Marketo is a marketing automation software, executing over 20 billions customer defined actions per month. Apurva Pawar, Daniel Pugliese, Dennis Bronnikov and Pei-Chiang Ma from Marketo’s engineering team explained at Reactive Summit how they rewrote the core of their system with Akka, an actor model framework for the JVM.
Marketo is used by marketers to execute automated tasks based on configurables rules. To provide some context, the core concepts are:
- Lead: customer or potential customer
- Action: one of 50+ operations that may act on a lead
- (Trigger) campaign: a set of 1-N customer defined actions that occur on event listeners
- Task: a set of customer defined actions
The campaign engine is the component in the center of the rework. It is an event-driven framework, triggering actions to be carried on leads. The legacy system had several shortcomings leading to the redesign:
- Not leveraging multi-threading efficiently
- Resources only shared across a subset of customers
- Underutilized database resources
- Difficulty to scale up components independently
To fix these shortcomings, the team established the project goals:
- Scale horizontally
- Handle fault-tolerance with self-healing
- Create a responsive system
- Provide fairness and elasticity to tenants
- Handle back pressure
- Ensure exactly once execution
- Preserve order for tasks to same target
Backpressure is handled through coordination between the producer and consumer actor. A persistent queue is used to buffer messages but only when the consumer can’t keep up. This is achieved through negotiation between the consumer and producer: messages are pushed directly when possible and pulled from the persistent queue when the producer can’t keep up. This technique of negotiation allowed the team to reduce the writes by 99,84%, from 65,000 to 300 writes per minute.
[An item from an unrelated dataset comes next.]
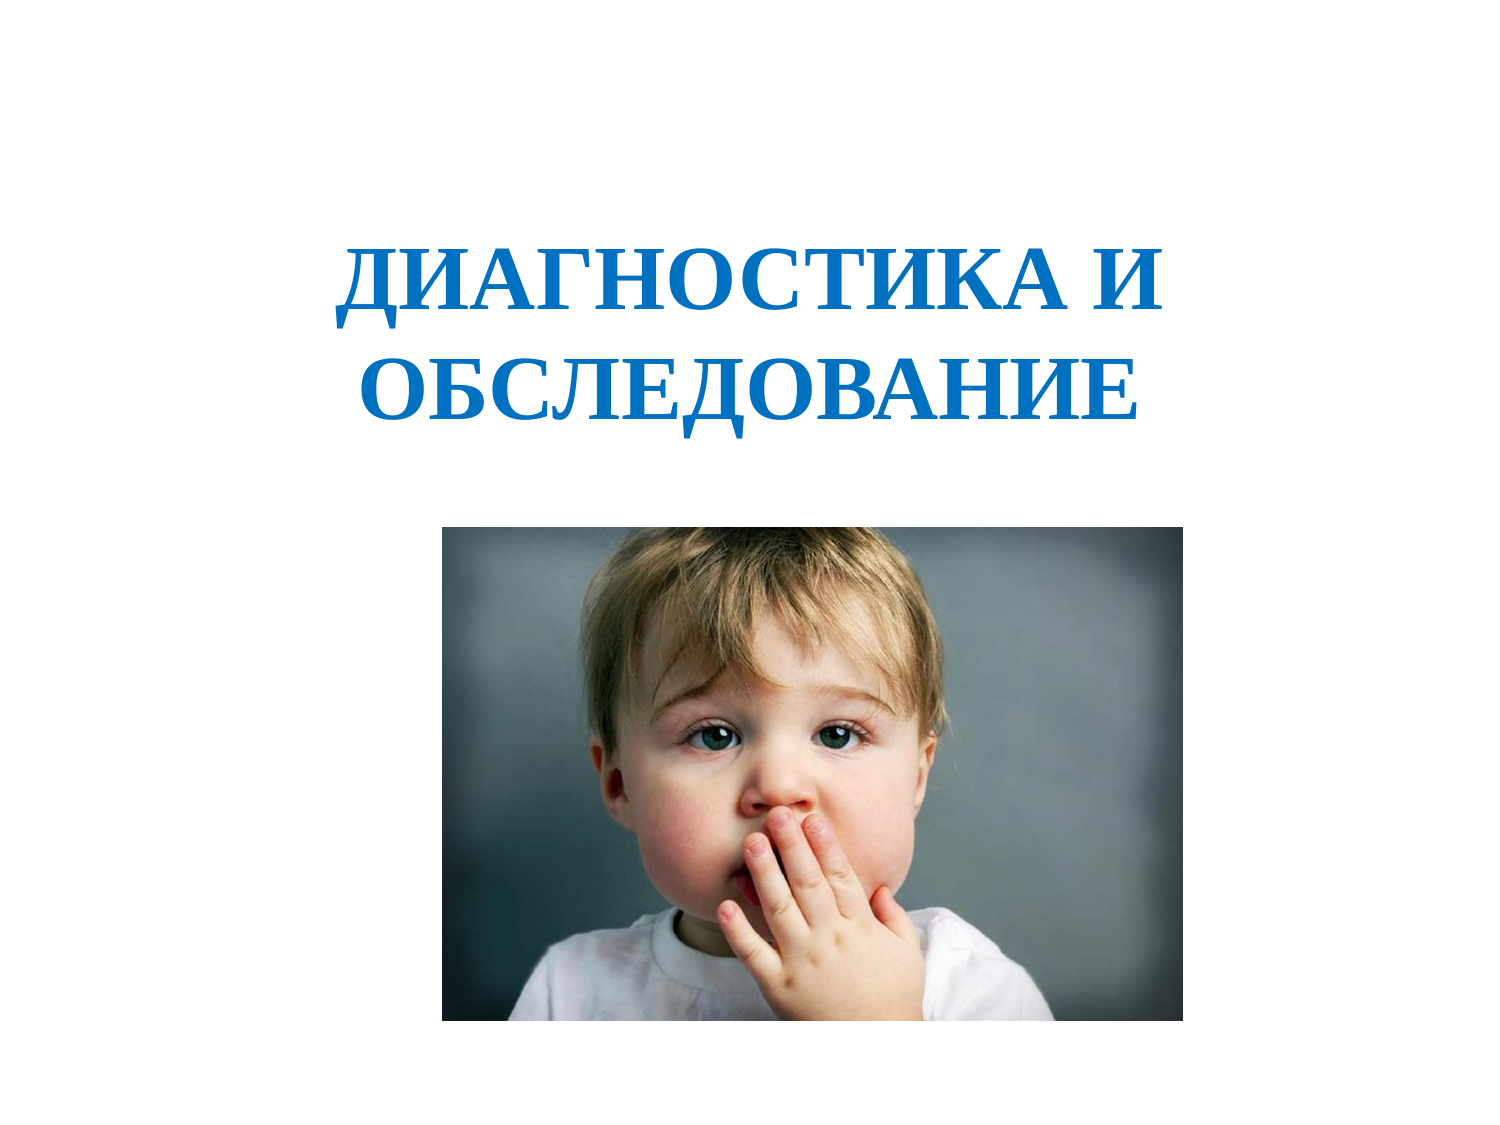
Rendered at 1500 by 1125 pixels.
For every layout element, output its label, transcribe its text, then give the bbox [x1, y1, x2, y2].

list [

Fairness is achieved through the actor design. One top-level supervisor by tenant is created, giving some control over splitting system resources by tenant. This reduces the risk of a bigger tenant monopolizing the system and starving the system of resources for smaller tenants.
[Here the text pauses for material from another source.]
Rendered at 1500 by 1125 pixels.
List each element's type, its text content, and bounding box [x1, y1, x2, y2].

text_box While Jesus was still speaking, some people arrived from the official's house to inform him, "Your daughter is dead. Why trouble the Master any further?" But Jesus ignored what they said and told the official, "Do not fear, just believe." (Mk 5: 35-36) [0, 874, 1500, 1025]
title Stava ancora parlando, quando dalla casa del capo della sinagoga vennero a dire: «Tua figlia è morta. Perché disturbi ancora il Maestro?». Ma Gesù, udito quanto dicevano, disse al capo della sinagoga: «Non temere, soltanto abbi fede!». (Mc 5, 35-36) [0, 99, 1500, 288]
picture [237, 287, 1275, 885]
Resource sharing is optimized through custom sharding allocation. For example, some threads might be using database connections heavily. Multiple shards of that same database landing on the same node might exhaust the connection pool under heavy load. Shards are then allocated to be spread out on different nodes. Some nodes might have more shards than others, which is tolerated in order to maximize resource usage.
The rewrite resulted in several performance improvements. The throughput increased by a factor of 20. Additionally, the system consumes 75% less cpu cores and 33% less memory.
The team concludes by enumerating the key points of their solution: fault-tolerance, self-healing, light runtime footprint, high degree of parallelism and actor domain-driven design. They also mention the next improvements in their pipelines, which are integrating akka streams and implement adapative execution bandwidth control.